I don’t have any recall of the 1973 mystery thriller NIGHT WATCH back in the day, but it’s been on my radar since Stephen King named it one of his “20 Scariest Movies of All Time” in his terrific book Danse Macabre.

When I saw TCM was airing it in all its early seventies glory this month, I finally had the chance to check it out. The closest thing to a horror film she ever made in her long career, Elizabeth Taylor offers up her high strung, high maintenance best as Ellen Wheeler. Wealthy, wrapped in designer wear and enjoying her afternoon cocktails with best friend Sarah (Billie Whitelaw) she seems a bit bored and slightly off center.

Her attorney husband John (Laurence Harvey oozing proper British wealth) isn’t home very much, leaving Ellen to wander the gilded house and garden, where she spends much of her time curious about the massive, vacant, and gone-to-seed mansion next door.

During one of the film’s MANY stormy nights, as lightning flashes and thunder booms, Ellen sees what she thinks is a murdered man in the window across the street at the dilapidated house. She screams uncontrollably that the man was sitting in a big chair in the window, his throat slit.

The police are called and Inspector Walker arrives post haste with a team of policemen and detectives who find….nothing.

Sarah and John give Ellen some tranquilizers and put her to bed, but the next day, she wonders why her neighbor Mr. Appleby is suddenly digging a grave size hole in his garden. Ellen begins a series of events where everyone seems capable of murder. Calling Inspector Walker six times the next day, she begins to wear out her welcome and appear both unbalanced and laughable.
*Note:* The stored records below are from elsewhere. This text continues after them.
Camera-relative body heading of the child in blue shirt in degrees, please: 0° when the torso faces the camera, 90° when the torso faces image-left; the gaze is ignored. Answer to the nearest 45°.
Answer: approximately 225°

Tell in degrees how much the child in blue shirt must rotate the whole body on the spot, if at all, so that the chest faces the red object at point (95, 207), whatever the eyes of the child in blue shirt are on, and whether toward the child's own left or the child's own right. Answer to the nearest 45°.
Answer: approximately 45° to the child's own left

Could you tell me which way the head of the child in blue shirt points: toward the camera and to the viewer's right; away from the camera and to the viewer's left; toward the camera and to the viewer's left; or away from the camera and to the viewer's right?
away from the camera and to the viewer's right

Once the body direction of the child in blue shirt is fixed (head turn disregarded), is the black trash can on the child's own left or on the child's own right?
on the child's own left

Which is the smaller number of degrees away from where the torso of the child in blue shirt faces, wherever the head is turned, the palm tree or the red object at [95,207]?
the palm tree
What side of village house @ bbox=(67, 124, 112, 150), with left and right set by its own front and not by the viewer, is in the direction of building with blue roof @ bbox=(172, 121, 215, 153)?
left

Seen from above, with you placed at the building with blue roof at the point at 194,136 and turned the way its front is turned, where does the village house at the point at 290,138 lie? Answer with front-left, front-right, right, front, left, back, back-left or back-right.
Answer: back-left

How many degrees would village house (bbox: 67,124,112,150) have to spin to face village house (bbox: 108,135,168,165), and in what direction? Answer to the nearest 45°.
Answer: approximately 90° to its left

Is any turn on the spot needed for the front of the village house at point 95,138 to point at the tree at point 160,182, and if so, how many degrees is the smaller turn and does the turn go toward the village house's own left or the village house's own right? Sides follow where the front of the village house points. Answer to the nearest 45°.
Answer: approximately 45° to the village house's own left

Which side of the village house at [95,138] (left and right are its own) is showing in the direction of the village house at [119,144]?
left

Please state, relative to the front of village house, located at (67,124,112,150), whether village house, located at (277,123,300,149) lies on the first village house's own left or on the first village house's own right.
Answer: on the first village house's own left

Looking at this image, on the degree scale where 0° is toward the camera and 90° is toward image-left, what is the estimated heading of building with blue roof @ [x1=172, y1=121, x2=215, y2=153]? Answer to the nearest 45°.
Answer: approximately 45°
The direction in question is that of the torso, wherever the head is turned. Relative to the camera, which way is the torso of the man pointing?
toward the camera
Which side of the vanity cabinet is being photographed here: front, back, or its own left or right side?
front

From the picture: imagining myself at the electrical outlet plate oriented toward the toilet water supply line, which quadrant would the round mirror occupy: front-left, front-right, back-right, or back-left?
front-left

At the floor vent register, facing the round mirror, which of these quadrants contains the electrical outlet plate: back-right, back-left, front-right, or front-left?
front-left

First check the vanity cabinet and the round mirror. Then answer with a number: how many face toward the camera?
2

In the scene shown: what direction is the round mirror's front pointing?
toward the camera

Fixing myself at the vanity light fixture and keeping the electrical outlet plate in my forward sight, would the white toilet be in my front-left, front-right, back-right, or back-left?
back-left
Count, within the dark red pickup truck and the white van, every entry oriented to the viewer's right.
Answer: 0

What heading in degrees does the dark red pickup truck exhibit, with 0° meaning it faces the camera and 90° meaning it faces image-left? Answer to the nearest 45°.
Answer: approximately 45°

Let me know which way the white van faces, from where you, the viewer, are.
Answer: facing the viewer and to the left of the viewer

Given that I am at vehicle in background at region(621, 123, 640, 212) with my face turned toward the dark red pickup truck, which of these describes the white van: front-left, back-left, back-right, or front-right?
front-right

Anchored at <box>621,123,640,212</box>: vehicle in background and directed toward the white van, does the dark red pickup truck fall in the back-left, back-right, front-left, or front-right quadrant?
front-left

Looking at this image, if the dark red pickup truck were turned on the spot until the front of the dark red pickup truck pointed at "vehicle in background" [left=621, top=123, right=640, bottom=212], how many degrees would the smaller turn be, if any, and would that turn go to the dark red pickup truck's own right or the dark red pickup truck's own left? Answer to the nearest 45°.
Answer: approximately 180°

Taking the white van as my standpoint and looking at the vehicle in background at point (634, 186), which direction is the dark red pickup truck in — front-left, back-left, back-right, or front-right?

It’s not long before Ellen calls the Inspector again to scream that she’s now seen a murdered woman with her throat slit in the same room (on yet another stormy night).

Based on a stage play by Lucille Fletcher and directed by Brian G. Hutton (Where Eagles Dare), the plot spins away cleverly with enough red herrings to keep the most avid mystery reader guessing.

As Sarah, Billie Whitelaw impresses, playing the exact opposite of her role Mrs. Blaylock in “The Omen” that would explode in America three years later. Tony Britton (The Day of the Jackal) is flawless as a psychiatrist friend of John’s and Bill Dean is damn funny as the put-upon Inspector Walker.

There are two major plot reveals that are supposed to be jaw dropping. One I saw coming a mile away and the second still holds up pretty well. Taylor is surprising here, offering up a character that I thought I had figured out, until she turns everything upside down. Halfway through I thought she was way over the top, but by the final frames, she made me rethink things.

Fast paced, wrapped in a gothic horror feel and very enjoyable, NIGHT WATCH deserves a glance. While I wouldn’t call it one of the scariest movies ever like King does, I can appreciate what he sees in it. It’s got plenty of suspense, twists and turns and earns a stormy B.